This article describes considerations for deciding how to set up your Coder workspaces.
In general, the fewer workspaces per developer, the easier it is for the individual developer to manage. However, the complexity of the underlying images increases as the images need to support multiple projects, each potentially with its own language, set of tooling, and dependencies.
Nevertheless, for teams that do not have a complex development workflow, we recommend starting with one workspace per developer, since it is the fastest, most straightforward model to adopt.

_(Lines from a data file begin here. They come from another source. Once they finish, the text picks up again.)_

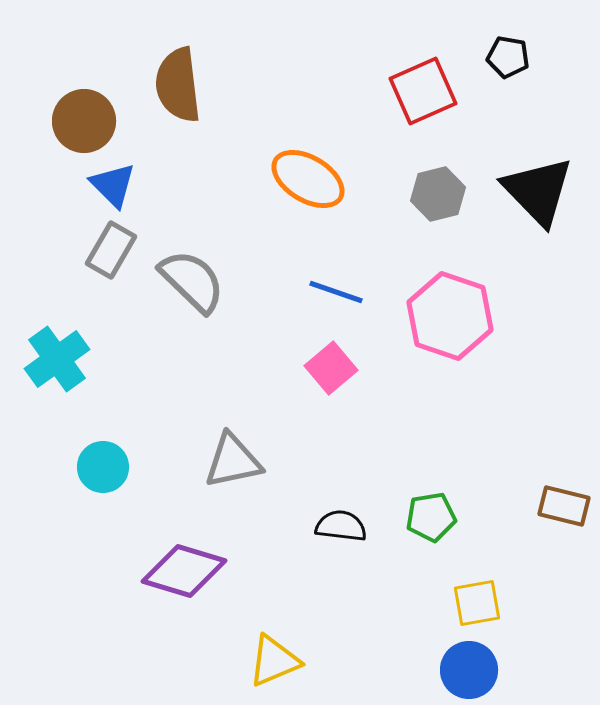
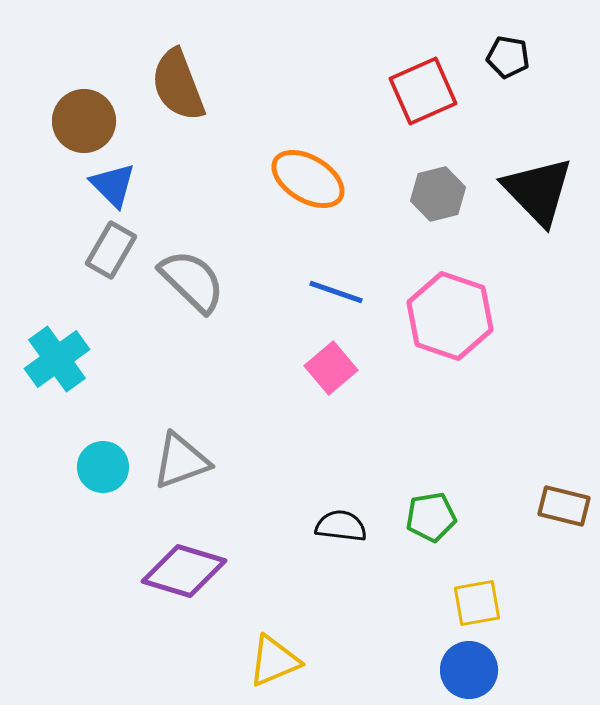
brown semicircle: rotated 14 degrees counterclockwise
gray triangle: moved 52 px left; rotated 8 degrees counterclockwise
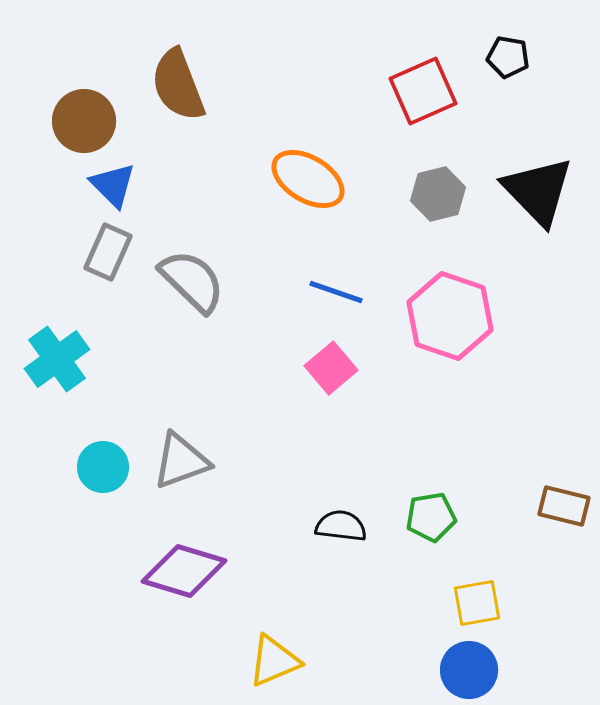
gray rectangle: moved 3 px left, 2 px down; rotated 6 degrees counterclockwise
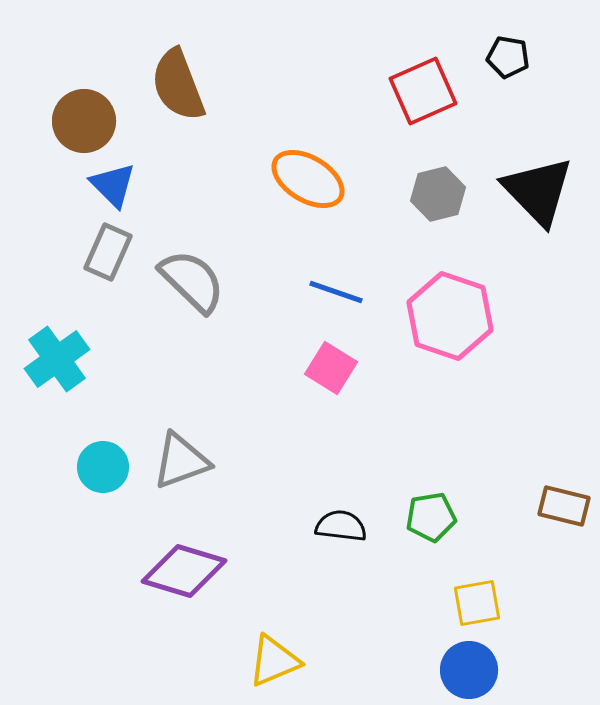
pink square: rotated 18 degrees counterclockwise
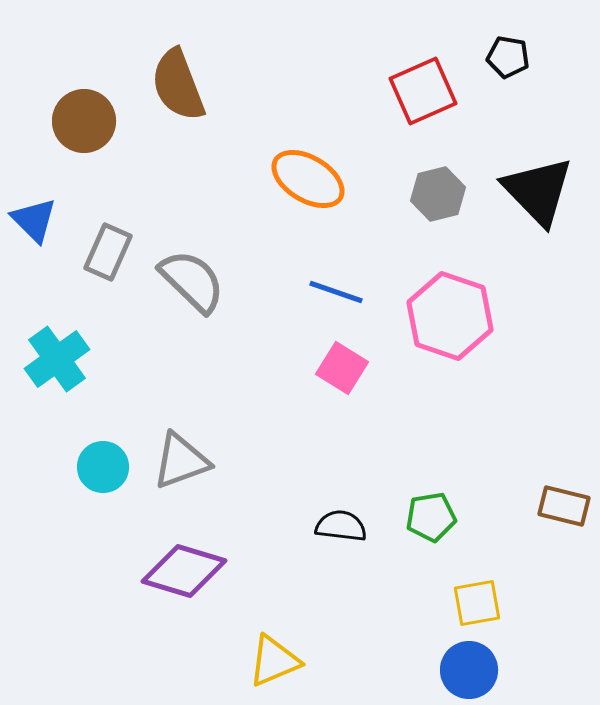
blue triangle: moved 79 px left, 35 px down
pink square: moved 11 px right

One workspace per developer
With one workspace per developer, you can think of the Coder workspace the way you would a laptop: the workspace is where you have all of your languages, dependencies, and tooling installed, and it is the one place you'd go to work on your projects.
Benefits:
- Fewer workspaces to manage
- No need to switch between workspaces for different projects
Potential caveats:
- The size of the workspace can grow quite large
- The image supporting such a workspace can become complex
One workspace per architecture
In this situation, you would create one workspace for your JavaScript projects, one workspace for your Python projects, and so on.
Benefits:
- Smaller images, since they only contain one language and its dependencies
Potential caveats:
- Developers may have multiple workspaces, consuming more storage space overall
One workspace per project per developer
Each developer has multiple workspaces, with each workspace devoted to one project. If a developer is currently working on three projects, they'd have three workspaces.
Benefits:
- Streamlined images with only the languages and dependencies included
- Smaller, lighter workspaces
Potential caveats:
- As the number of workspaces per developer grows, the importance of well-defined dotfiles grow to ensure that developers do not spend too much time personalizing their workspaces
One workspace per major version of the project
A subset of this category is one workspace per major version of a project (e.g., making major, breaking changes to something). Furthermore, Coder allows you to change the underlying image, so you can update the image (changing out the language and any dependencies) if needed.
The benefits and potential caveats of this option are similar to those involved with setting up one workspace per project per developer.
One workspace per feature/branch
Setting up one workspace per feature (or branch) allows your developers to focus only on that feature.
With dev URLs, allowing access to the work in progress, the workspace could also replace the need for any preview builds, while also providing access to some of the logs. Reviewers or other developers could push changes to the branch/pull request from their own workspaces without needing access to the primary developers' workspaces.
One workspace per commit
We do not recommend creating workspaces on a per-commit basis due to the high cost of resources in these situations.